McCormick hopes to be on the road a bit more next year, when he wouldn't mind adding some U.S. racing to his Canadian schedule. He made his debut in the AMA Superbike Championship, America's top series, at Alabama's Barber Motorsports Park last April. He finished sixth in the Superstock race there and 14th and 15th in the two Superbike events.
"That was pretty cool; it was a good experience," he says. "It was a big eye-opener. There are some pretty amazing riders down there. But I think we have a lot of talent up here too, and on the same equipment some of us Canadians could be knocking on the top five.
"We'll see how the last round plays out this weekend, but I'd like to do some more races down there. I'm still young and I've only ridden so much. For me it's more about getting track time, and getting more riding in."
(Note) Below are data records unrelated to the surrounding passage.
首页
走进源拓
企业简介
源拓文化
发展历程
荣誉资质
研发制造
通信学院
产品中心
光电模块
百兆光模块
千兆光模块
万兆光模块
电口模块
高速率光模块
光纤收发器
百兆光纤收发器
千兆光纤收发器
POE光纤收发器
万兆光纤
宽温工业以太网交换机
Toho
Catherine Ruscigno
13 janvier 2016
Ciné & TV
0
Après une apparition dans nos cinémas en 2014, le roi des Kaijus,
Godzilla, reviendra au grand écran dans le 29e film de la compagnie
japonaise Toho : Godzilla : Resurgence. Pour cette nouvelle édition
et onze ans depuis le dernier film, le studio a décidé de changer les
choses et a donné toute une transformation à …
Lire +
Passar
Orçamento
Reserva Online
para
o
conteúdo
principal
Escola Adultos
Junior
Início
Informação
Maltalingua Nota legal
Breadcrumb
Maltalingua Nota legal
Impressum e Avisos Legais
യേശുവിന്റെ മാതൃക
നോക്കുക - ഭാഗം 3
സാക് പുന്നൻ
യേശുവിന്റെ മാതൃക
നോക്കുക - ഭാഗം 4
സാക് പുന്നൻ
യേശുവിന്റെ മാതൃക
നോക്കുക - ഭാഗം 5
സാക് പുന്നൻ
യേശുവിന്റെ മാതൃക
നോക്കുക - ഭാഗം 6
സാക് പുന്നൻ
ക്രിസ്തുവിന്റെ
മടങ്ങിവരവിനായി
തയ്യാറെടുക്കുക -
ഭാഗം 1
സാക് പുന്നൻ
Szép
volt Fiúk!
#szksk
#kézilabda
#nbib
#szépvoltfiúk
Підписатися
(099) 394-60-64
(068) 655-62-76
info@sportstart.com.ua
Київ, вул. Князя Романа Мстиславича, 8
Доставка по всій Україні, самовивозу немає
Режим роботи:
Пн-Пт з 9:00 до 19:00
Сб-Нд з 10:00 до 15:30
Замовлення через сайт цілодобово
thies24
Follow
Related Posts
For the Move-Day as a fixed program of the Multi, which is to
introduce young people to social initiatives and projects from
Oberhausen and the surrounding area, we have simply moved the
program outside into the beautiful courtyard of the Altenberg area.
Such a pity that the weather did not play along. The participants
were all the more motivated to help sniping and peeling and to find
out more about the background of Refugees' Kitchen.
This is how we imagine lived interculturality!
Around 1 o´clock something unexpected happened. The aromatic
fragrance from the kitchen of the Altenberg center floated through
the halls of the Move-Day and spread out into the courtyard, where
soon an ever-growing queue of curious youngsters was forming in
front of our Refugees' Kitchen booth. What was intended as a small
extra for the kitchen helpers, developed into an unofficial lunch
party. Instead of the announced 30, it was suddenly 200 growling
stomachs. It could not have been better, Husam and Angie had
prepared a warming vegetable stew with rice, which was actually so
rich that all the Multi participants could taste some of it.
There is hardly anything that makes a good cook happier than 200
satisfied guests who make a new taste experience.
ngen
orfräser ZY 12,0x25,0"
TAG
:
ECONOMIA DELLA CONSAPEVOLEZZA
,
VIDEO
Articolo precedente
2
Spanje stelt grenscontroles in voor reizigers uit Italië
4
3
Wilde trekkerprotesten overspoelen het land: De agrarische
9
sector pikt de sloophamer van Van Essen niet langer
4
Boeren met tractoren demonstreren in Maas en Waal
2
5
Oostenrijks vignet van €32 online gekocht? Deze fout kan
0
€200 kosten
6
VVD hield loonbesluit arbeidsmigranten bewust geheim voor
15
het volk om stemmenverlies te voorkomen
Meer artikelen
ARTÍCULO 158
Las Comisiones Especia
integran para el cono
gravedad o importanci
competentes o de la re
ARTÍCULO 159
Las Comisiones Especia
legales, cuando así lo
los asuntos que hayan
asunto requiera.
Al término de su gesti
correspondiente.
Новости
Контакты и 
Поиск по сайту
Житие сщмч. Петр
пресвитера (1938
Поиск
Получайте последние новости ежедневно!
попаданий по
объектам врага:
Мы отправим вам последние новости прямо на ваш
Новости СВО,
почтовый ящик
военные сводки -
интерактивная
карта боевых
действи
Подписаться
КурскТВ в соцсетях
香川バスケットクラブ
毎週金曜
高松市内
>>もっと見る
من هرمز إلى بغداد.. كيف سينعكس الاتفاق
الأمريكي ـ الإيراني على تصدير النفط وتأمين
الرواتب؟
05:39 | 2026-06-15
For McCormick the lessons are coming fast both on and off the track. Perhaps this weekend at Shannonville fans will see the young star graduate to another level in his road racing education with his first professional Superbike win.
Round 7 of the 2008 Parts Canada Superbike Championship will be held at Shannonville Motorsport Park in Shannonville, Ont. Aug. 29-31. This is the final round for Canada's premier motorcycle road racing series, with national titles still up for grabs in four classes, including the headline Pro Superbike division.
Weekend Schedule: Practice will be held Friday, Aug. 29 with qualifying set for Saturday, Aug. 30. Feature races in all classes will go Sunday afternoon, Aug. 31.